Prime Minister Benjamin Netanyahu’s lawyers started an indictment hearing at the Ministry of Justice in Jerusalem on Wednesday.
Attorney General Avichai Mandelblit recommended the proceedings on fraud, breach of trust and bribery charges.
If indicted, it was announced yesterday Netanyahu will take a “leave of absence”.
“This is not an easy step in leadership,” Speaker of the Knesset Yuli Edelstein told Israeli broadcaster Kan.
“The prime minister is prepared to pay this price to establish a government.”
Netanyahu faces corruption charges, known as Cases 4000, 1000 and 2000, but did not attend the initial hearing behind closed doors.
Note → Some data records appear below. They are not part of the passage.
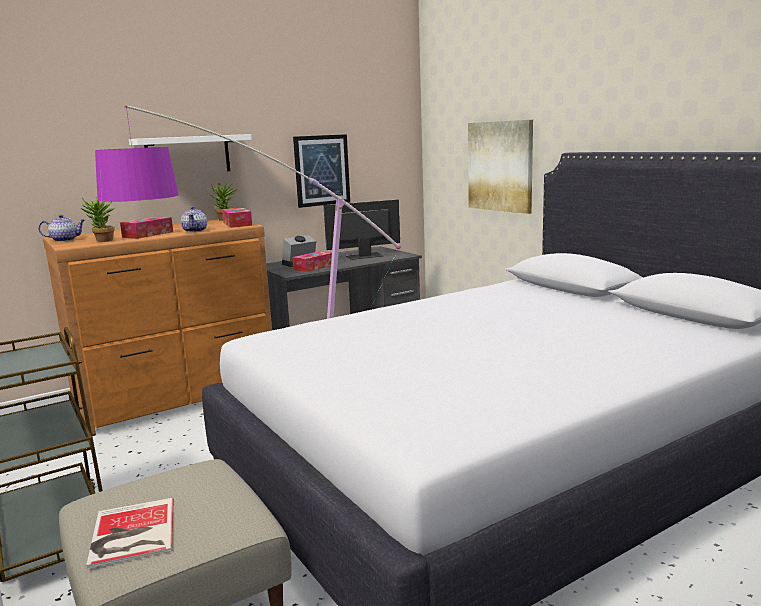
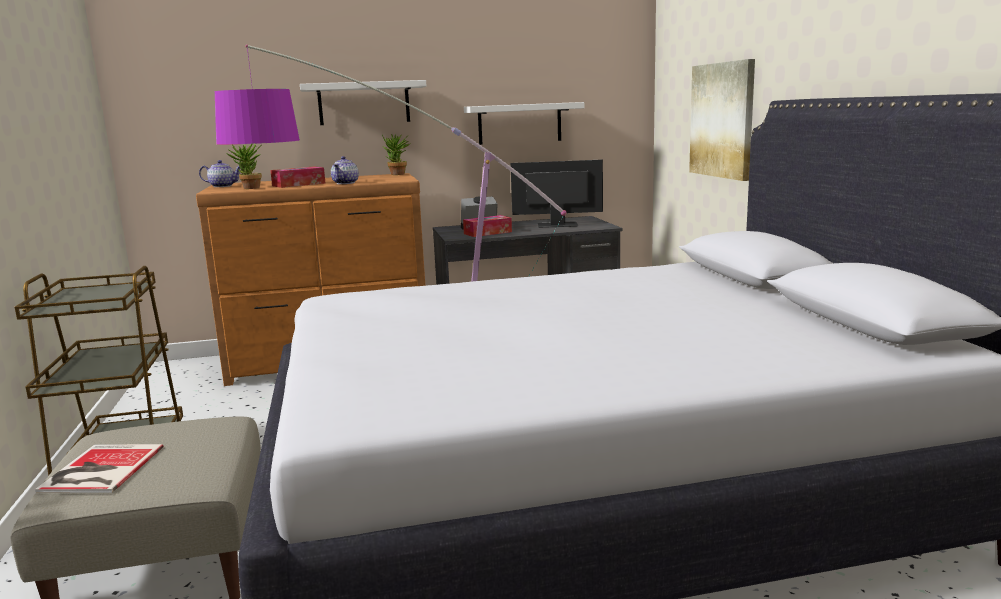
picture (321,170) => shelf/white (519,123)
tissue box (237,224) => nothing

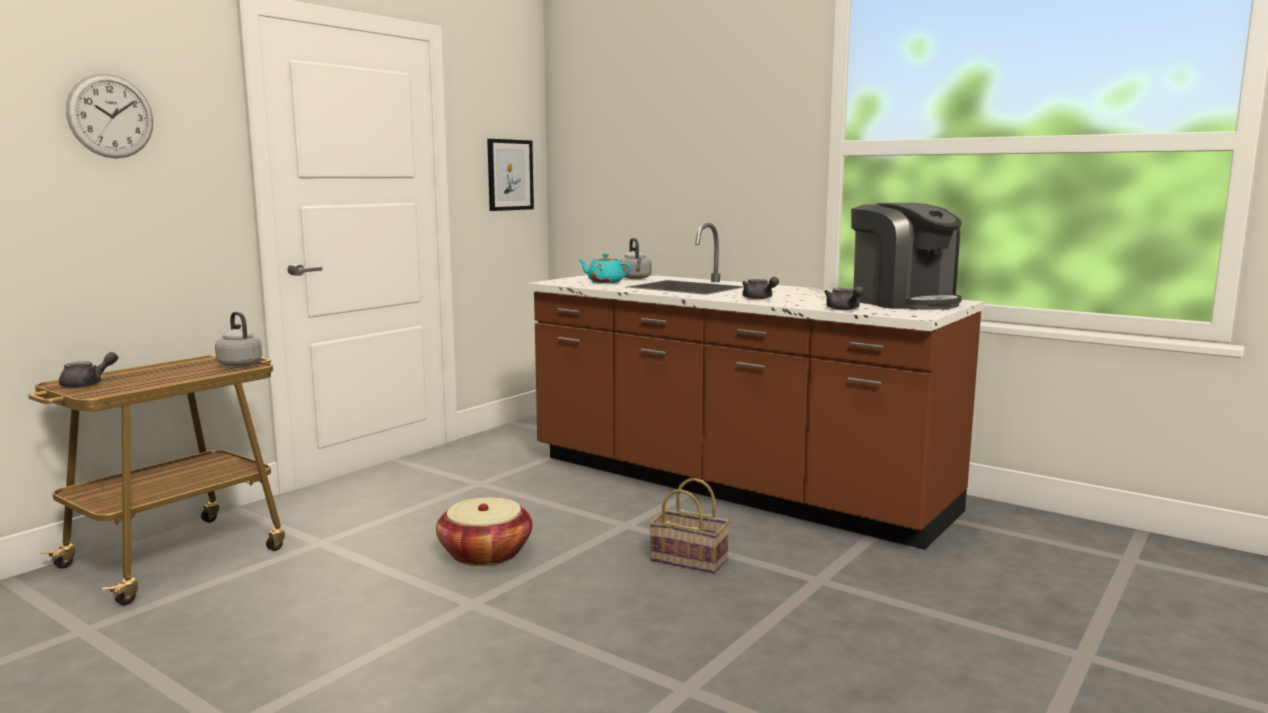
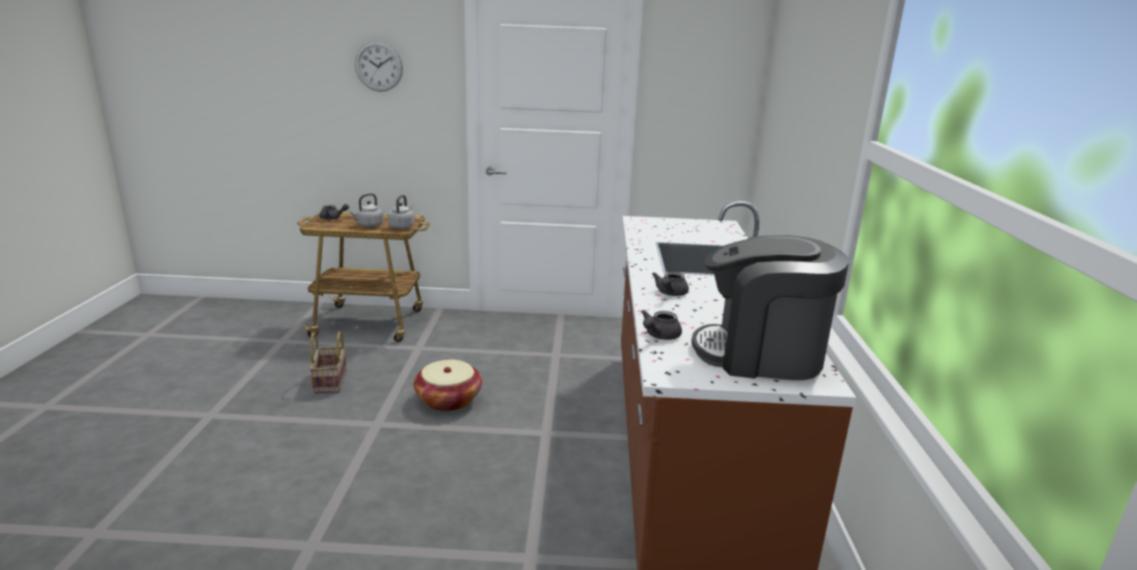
picture (510,175) => nothing
coffee machine (903,302) => coffee machine (761,355), 75 degrees clockwise
kettle/grey (635,278) => kettle/grey (368,225), move
teapot/turquoise (604,282) => nothing
basket (691,560) => basket (331,382), move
His defense team are confident charges will be dropped as they have fresh evidence to present and are not considering a plea bargain or presidential pardon.
The past two days centred on Case 4000 on charges over alleged favourable coverage on the Walla! News website in return for regulatory benefits.
Case 1000 details charges of fraud and breach of trust on Netanyahu and his family over allegedly receiving banned gifts from billionaire business magnates Arnon Milchan and James Packer.
Case 2000 alleges Netanyahu attempted to negotiate favourable coverage in Yedioth Ahronoth in return for promoting legislation against rival newspaper Israel Hayom.
Netanyahu has consistently maintained his innocence through years of investigation.
Labelling allegations a “witch hunt”, he has vocally criticised the media, police, prosecutors and justice system.
Mandelblit refused his request to air the hearings live last week.
Netanyahu argued it would balance “a deluge of biased, partial leaks” against him.
It has been reported that legal experts view a prospect of indictment high given evidence collected by police and prosecution lawyers recommending a trial.
Netanyahu continued his efforts to form a coalition government and Israel’s politicians were sworn in to the 22nd Knesset as hearings took place this week.